** O QUE FAZER **
Retome a entrevista sobre a posse de Biden e as contestações de Trump, continuando logo depois da última frase dela.

Se estas variáveis evoluírem, no sentido de percebermos manifestações de rua com participação de milícias apoiadas por grandes nomes do partido Republicano e pela mídia conservadora, eu acho que a situação pode ficar bem perigosa.

CC: Com risco do Biden não assumir ou risco de postergação?

FL: Eu acho que esse risco [de não assumir] é remoto, pois está vinculado às Forças Armadas impedirem a posse. Outra possibilidade é a série de questionamentos jurídicos que a campanha do Trump vai fazer, mas é pouco provável que prospere, porque eles não estão trazendo nenhuma evidência de fraude.

As comparações com o ano 2.000, na disputa entre Jorge W. Bush e Al Gore estão fora do lugar. A situação lá se concentrou em um estado, na Flórida, o número de votos era bem menor e a questão não envolvia fraude. Aqui, falamos de uma questão de fraude e votos contabilizados irregularmente. Como se vai levar isso a cabo sem provas? Então, eu acho pouco provável.

** Registros do conjunto de dados **
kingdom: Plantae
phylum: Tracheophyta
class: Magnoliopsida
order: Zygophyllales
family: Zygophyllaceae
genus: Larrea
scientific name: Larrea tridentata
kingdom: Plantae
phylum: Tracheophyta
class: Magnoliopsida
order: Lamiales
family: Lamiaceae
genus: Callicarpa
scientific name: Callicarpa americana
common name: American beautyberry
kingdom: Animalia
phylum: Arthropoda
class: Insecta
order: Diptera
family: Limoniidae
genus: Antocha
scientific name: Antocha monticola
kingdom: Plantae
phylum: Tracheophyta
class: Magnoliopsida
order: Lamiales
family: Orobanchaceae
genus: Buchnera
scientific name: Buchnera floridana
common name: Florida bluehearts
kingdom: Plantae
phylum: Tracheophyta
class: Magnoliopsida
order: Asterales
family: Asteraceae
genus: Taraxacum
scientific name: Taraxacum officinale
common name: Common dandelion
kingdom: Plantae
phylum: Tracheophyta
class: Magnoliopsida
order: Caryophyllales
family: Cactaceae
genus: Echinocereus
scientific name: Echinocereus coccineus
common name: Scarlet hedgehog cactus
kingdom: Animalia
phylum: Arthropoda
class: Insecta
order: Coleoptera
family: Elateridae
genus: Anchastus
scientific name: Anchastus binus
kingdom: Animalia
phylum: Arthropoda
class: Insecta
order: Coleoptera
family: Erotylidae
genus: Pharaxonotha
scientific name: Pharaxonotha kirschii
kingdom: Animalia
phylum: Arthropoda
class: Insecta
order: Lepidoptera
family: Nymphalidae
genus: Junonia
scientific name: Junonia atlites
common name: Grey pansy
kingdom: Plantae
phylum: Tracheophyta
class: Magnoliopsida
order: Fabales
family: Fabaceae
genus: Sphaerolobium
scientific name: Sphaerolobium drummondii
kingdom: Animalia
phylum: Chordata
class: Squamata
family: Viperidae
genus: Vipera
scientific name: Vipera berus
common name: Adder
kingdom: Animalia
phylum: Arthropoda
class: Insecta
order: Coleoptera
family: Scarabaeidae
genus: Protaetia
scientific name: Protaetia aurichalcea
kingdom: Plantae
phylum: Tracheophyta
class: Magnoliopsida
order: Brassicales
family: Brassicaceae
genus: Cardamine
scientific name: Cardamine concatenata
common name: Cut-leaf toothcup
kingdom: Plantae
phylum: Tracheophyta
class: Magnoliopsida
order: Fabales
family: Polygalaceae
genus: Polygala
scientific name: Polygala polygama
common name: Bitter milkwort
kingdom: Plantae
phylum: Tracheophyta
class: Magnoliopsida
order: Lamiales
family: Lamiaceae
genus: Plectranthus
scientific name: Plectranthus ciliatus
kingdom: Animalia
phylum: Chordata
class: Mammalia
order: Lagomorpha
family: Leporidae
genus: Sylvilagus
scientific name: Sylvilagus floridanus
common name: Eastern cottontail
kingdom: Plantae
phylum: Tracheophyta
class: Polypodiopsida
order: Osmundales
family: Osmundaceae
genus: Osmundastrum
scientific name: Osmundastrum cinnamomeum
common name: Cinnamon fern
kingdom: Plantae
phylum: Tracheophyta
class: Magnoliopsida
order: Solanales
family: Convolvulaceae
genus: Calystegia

** SUA RESPOSTA **
As possibilidades para o Biden não assumir são uma atuação mais decisiva das Forças Armadas que, nos Estados Unidos, nunca atuaram na política doméstica e uma situação em que a judicialização que o Trump está fazendo desse certo.

Agora, eu estou aqui ponderando  as possibilidades de uma violência dispersa na sociedade. Já tem vários analistas falando em “guerra civil fria”, fazendo uma comparação entre a Guerra Fria [que envolveu EUA e União Soviética] e o tipo de guerra que tem acontecido na sociedade norte-americana, que é uma espécie de guerra civil fria, que pode ter violência.

O que preocupa é haver uma grande parcela da sociedade que não reconheça o resultado, com manifestações contínuas, apoiadas por algumas figuras do partido Republicano e por Trump. Então, será um cenário de permanente instabilidade, que vai demandar muito do Biden para conseguir acalmar a situação.

CC: O que o Trump deixa de legado?

FL: O descrédito das instituições, como o jornalismo, as universidades, a ciência, além do racismo explícito, a xenofobia e a crítica ao neoliberalismo pela direita são um legado amplo que a eleição mostrou que, independente de ter perdido, o Trump e o trumpismo estão vivíssimos e são uma força fundamental da política norte-americana. O Biden é uma coalizão, já o trumpismo é a força política central dos Estados Unidos e isso ficou muito claro.

Então, este é um legado: mesmo que o Trump deixe de existir, o trumpismo não morre com ele.

CC: O trumpismo supera o Trump.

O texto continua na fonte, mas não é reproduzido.